A FORMER business sectary from the coalition government has visited Somerset to cast his views on Taunton and the issues facing the country as a whole.
Sir Vince Cable was in the county on Saturday to speak at the Liberal Democrat Regional Conference at Woodlands Castle in Ruishton.
He talked about a variety of issues surrounding developments in Taunton, the commitment of his party to the EU, and his views on newly-elected Donald Trump.
Sir Vince was one of the leading politicians in the Conservative and Liberal Democrat cabinet during the coalition from 2010 to 2015.
An experienced politician, he was appointed as the secretary of state for business, innovation and skills for the entirety of the parliament term.
He was MP for Twickenham between 1997 and 2015, when he was voted out, and has also been the leader and deputy leader of the Lib Dems.
Drawing on his experience, he said one of his concerns was of Taunton taking the “easy” way out when it comes to Firepool, and that the council should not fill the space with yet another supermarket.
“There is a danger of just going for easy option like more supermarkets,” he said.
“There is a demand around the country for more housing, especially more social housing but the developers [at Firepool] have had ten years to do that and haven’t done it.
“We have got to look for some other way of promoting development.
“I think my friends here are promoting the idea of a campus for having further education.
“I commissioned a very big study by Andrew Witty, who was the head of the pharmaceutical company GSK, and what he found was that all the towns and cities that had universities and higher education institutions did much better than the others.
“This is because you have brought in an influx of people with high levels of skill and it keeps local young people in the community rather than moving away.
“That would be a very good way of making use of this.”
Sir Vince agrees with the Taunton Lib Dems in that developments like Firepool could be seen as missed opportunities, and called for more imagination from the local authorities to progress the site.
He said: “The team here are campaigning strongly on this, they feel this is a massive missed opportunity – this is a very important town in the West Country and it is blighted by this development that has been here for ten years and I understand that nothing has been done.
“That is not good local government and particularly nationally when there is a stagnation taking place across business investment.
“It needs some imagination to get development going.
“Our colleagues here have got various ideas for development and using it for high further education by using one of the existing institutions or a new one and those organisations have cash, they are able to invest and expand.
“But it does need somebody to unlock the relationship with the local council which has been sitting on this for years and years and has failed.”
Another contentious issue within the area is the looming merger of Taunton Deane Borough Council and West Somerset Council.
Sir Vince said that councils in his area are facing similar issues.
“I am seeing this in my own area where local councils are merging,” he said.
“I am all for having more efficient local government and you don’t want waste – I understand that.
“The danger is that when you have these mergers, senior management is totally preoccupied and they take their attention away from other issues they should be focusing on and it can make the local government more remote.
“People are having to go much further afield for dealing with local problems like planning applications so there definitely is a down side to mergers.”
Parts of Somerset were previously yellow seats until the 2015 general election.
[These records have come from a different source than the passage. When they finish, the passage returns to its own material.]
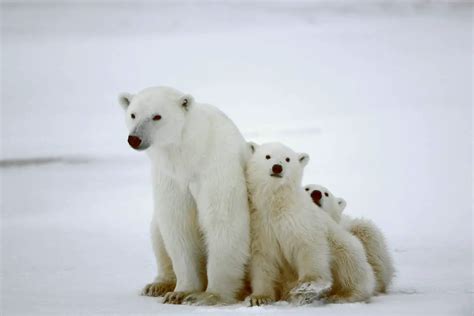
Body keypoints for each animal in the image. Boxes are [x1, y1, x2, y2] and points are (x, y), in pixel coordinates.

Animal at [118, 86, 252, 304]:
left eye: (157, 116)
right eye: (133, 114)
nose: (134, 139)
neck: (190, 153)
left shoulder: (217, 167)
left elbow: (223, 220)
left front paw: (209, 295)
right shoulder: (170, 177)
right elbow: (178, 224)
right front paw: (180, 292)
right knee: (157, 232)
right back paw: (157, 285)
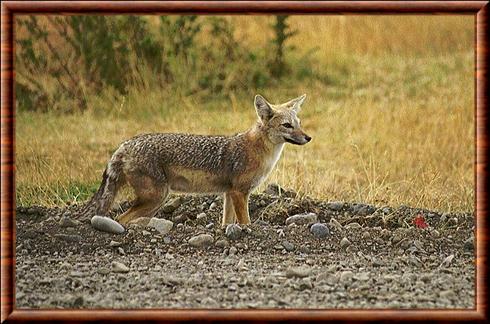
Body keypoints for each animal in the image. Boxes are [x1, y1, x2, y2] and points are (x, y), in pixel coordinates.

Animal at [87, 93, 310, 225]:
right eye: (287, 125)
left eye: (299, 123)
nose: (308, 138)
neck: (258, 150)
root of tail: (125, 144)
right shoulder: (239, 193)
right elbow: (245, 222)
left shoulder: (229, 194)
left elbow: (226, 223)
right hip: (156, 198)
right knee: (120, 218)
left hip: (154, 203)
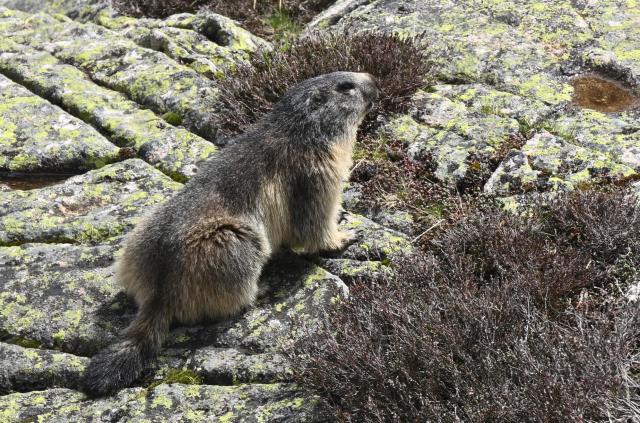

Jeremy Browne was the Lib Dem member of parliament for Taunton Deane and David Laws was the MP for Yeovil from 2005 until 2015.
Sir Vince reflected on what it would take to win back these seats in the next general election: “I have been meeting our council candidates for the election in May and I think they have good prospects of breaking through, I think we have got a good record in Somerset – both at parliamentary and council level.
“We are seeing all over the country that we are now starting to win local authority by-elections and we had a very good run in Witney – people are looking for an alternative to the government, I think.
“Labour aren’t going anywhere and we are a plausible opposition, we have had experience of government competence and I think we will come back very strongly in the next year or so.”
Nationwide the country is dealing with the aftermath of the UK’s decision to leave the European union.
Sir Vince said that the Liberal Democrats were the only party to be consistently against Brexit.
He said: “The Liberal Democrats were the only party that was consistently in support of our membership in the European Union and we are leading the criticism for the way the government has handled it, the chaotic management of it.
“We want to make absolutely sure that the good things about the EU, like the single market, the customers union, the collaboration of research, the environmental rules and the social rules, are preserved in the negotiations.
“We only have a small number of MPs at the moment, but we will come back in due course, a lot of lords and between them we will try to make as much noise as possible to defend the good things.”
Thinking further afield, Sir Vince used his experience in business to consider whether USA President-elect Donald Trump, a businessman, could make a good president.
“We don’t know whether he is going to behave as a president as he did as a candidate, we have got to have an open mind about that.
“It is a massively over simplified view.
“This isn’t someone who has created or manufactured anything, he is essentially a property developer and the techniques of property development don’t really translate easily into the complexities of government, particularly issues around national defence – you need somebody with a very calm temperament and considered judgement and from what we can see, he doesn’t seem to have that.”